## Figure understanding tasks
##############################
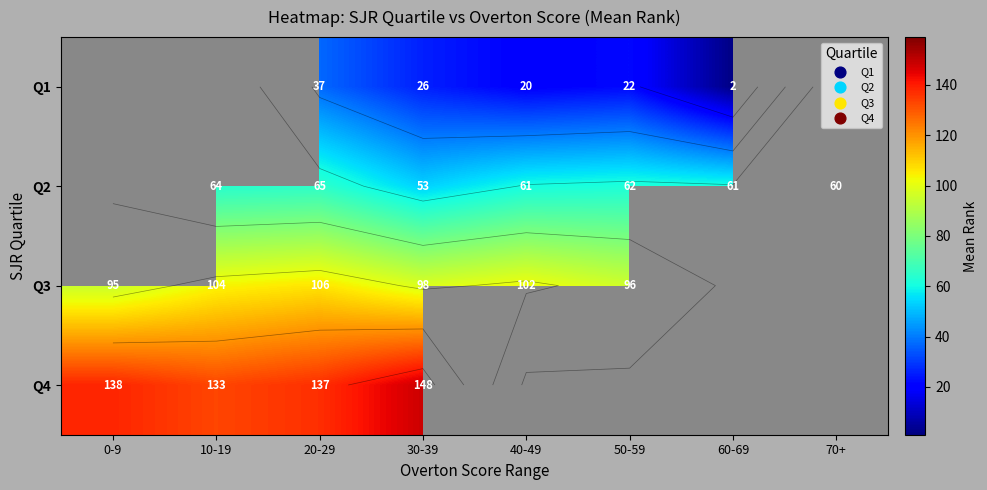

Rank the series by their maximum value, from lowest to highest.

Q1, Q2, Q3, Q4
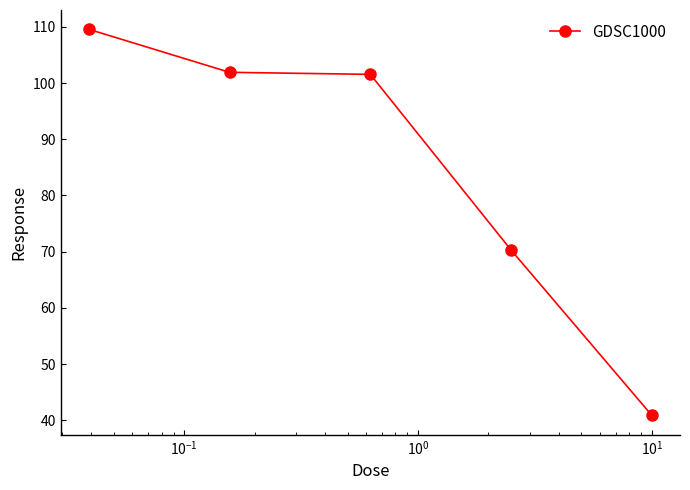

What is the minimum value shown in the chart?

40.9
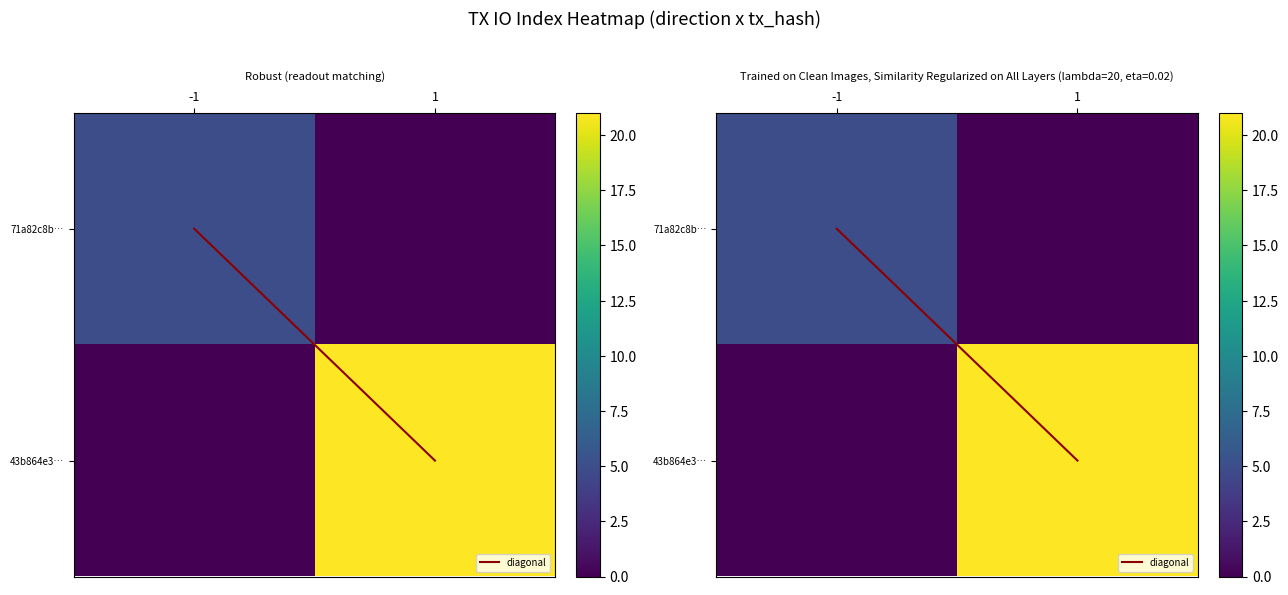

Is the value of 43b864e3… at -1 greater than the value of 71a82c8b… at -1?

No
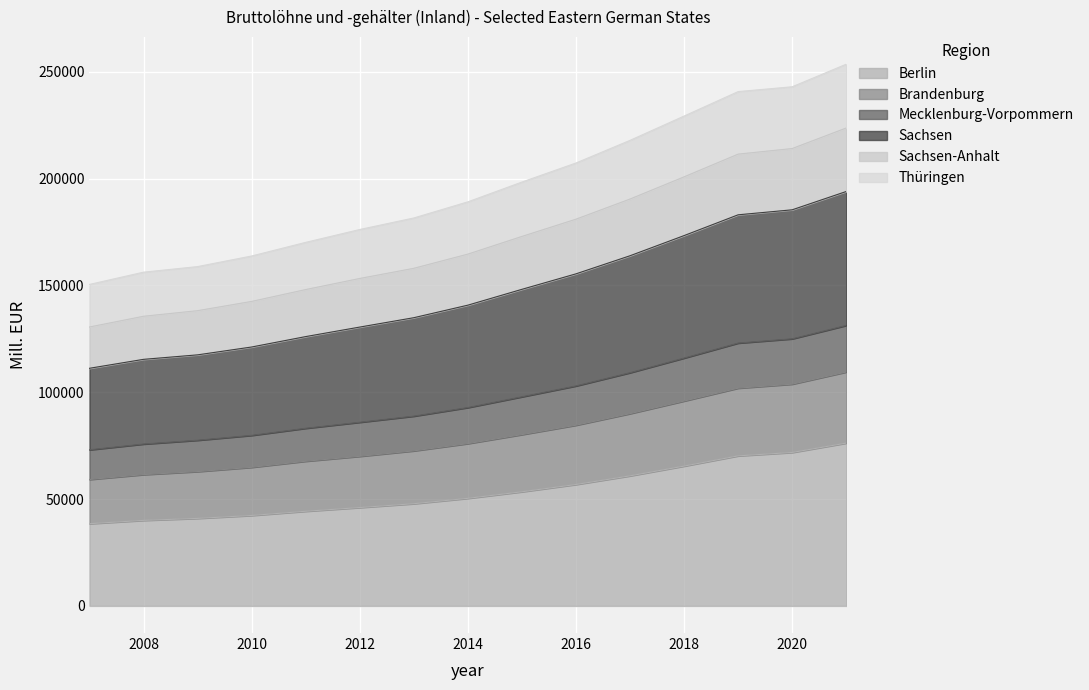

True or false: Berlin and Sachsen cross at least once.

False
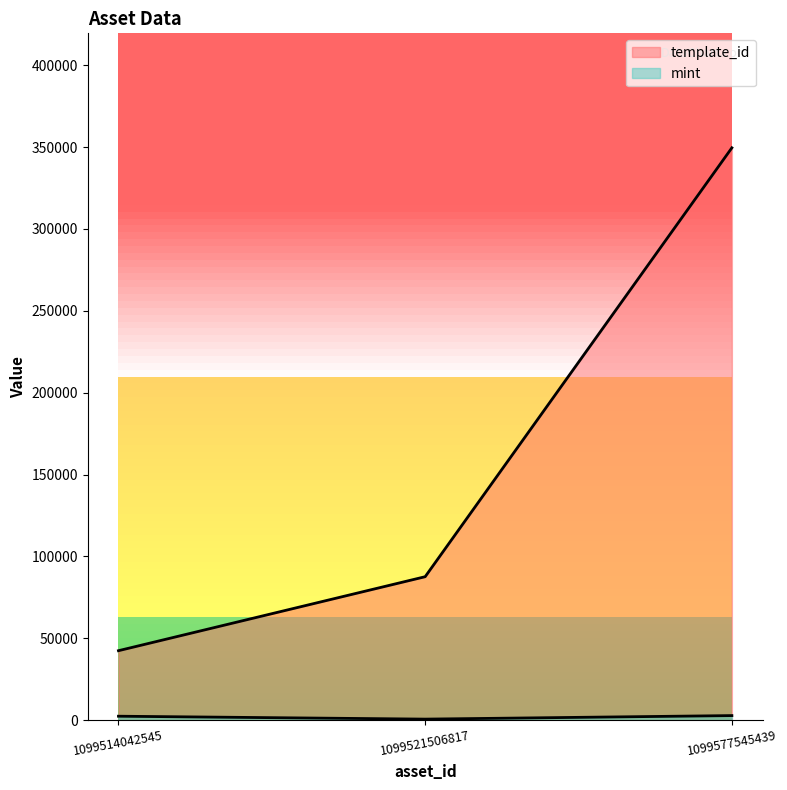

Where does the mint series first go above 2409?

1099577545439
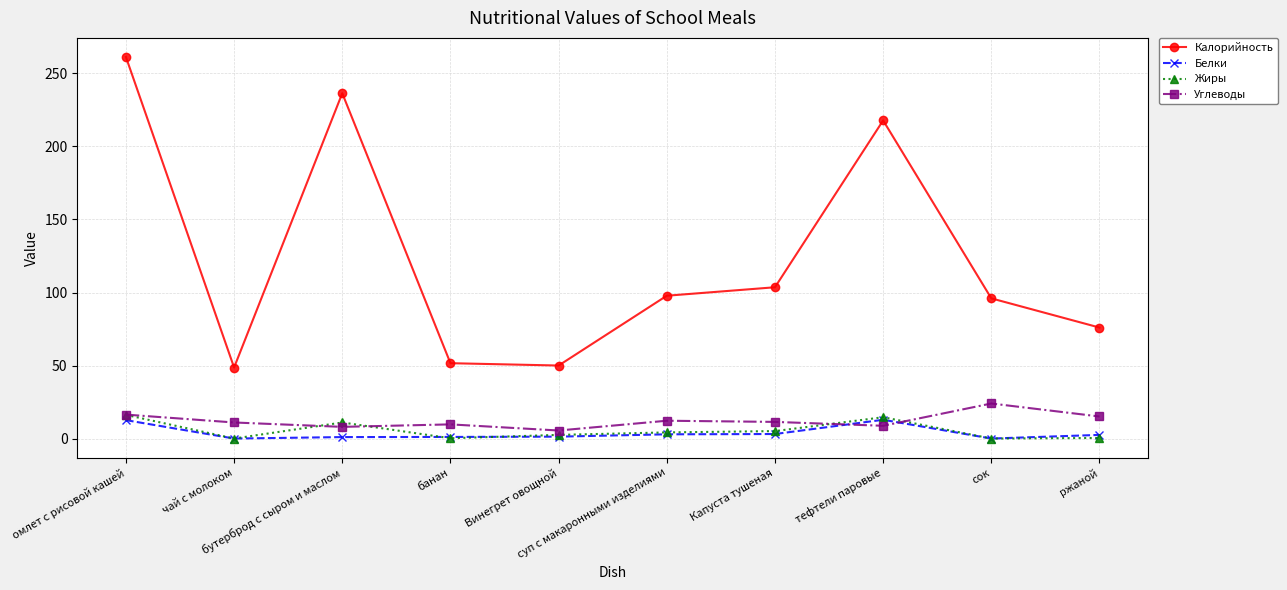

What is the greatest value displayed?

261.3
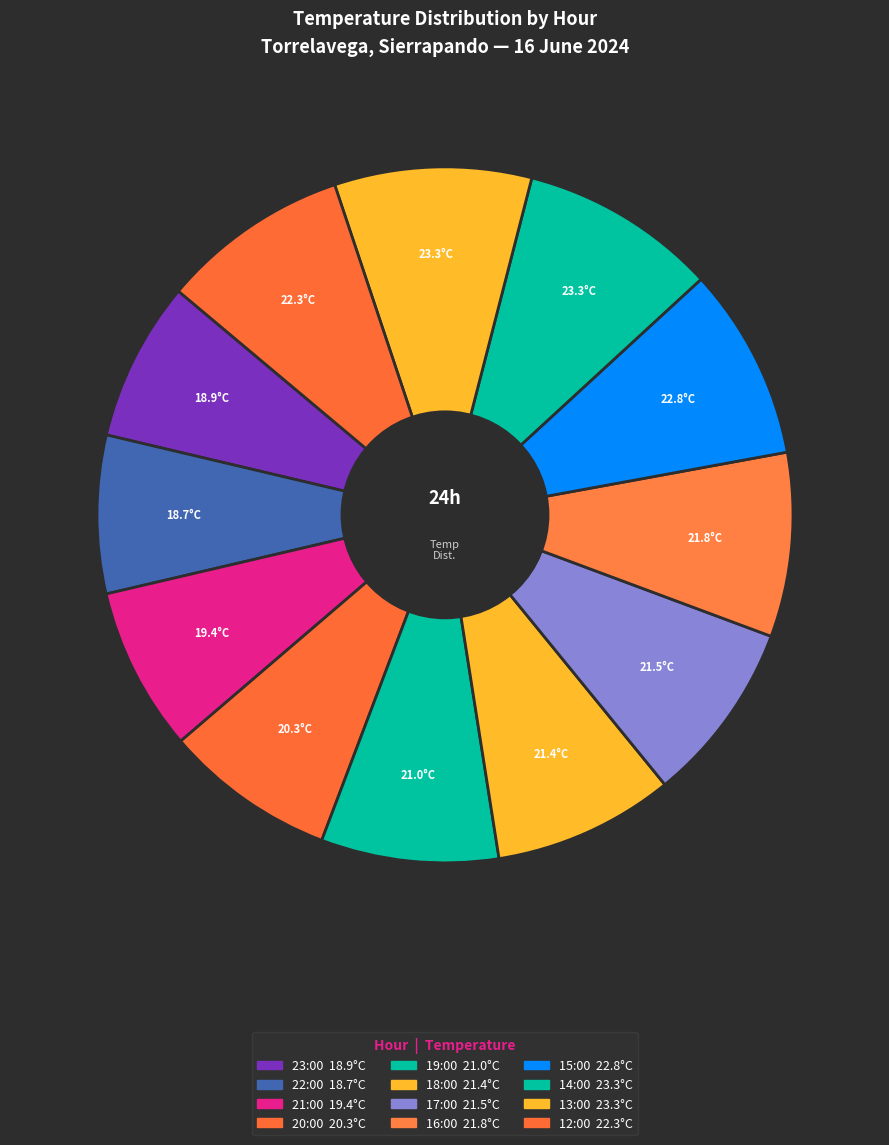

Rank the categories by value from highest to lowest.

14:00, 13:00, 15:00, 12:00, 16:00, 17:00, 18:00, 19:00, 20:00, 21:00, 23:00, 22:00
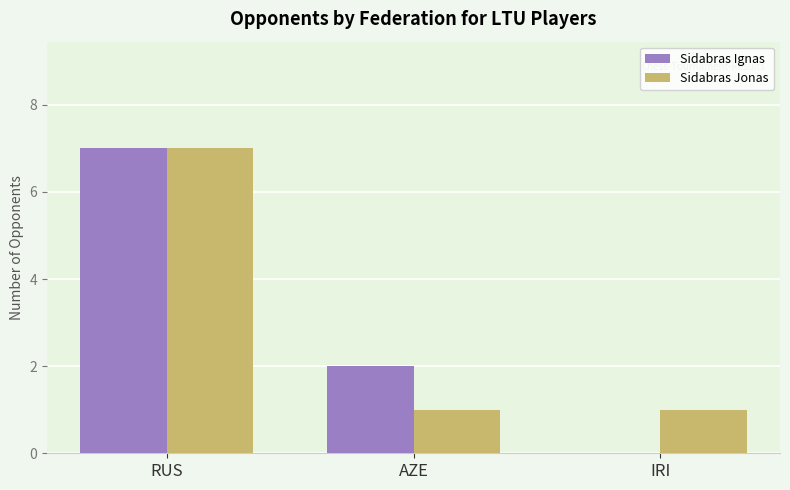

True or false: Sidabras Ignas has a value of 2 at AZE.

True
##############################
## REQUEST
Copy every entry above word for word, leaving out the pictures.

## YOUR RESPONSE
Rank the series by their maximum value, from lowest to highest.

Q1, Q2, Q3, Q4

What is the minimum value shown in the chart?

40.9

Is the value of 43b864e3… at -1 greater than the value of 71a82c8b… at -1?

No

True or false: Berlin and Sachsen cross at least once.

False

Where does the mint series first go above 2409?

1099577545439

What is the greatest value displayed?

261.3

Rank the categories by value from highest to lowest.

14:00, 13:00, 15:00, 12:00, 16:00, 17:00, 18:00, 19:00, 20:00, 21:00, 23:00, 22:00

True or false: Sidabras Ignas has a value of 2 at AZE.

True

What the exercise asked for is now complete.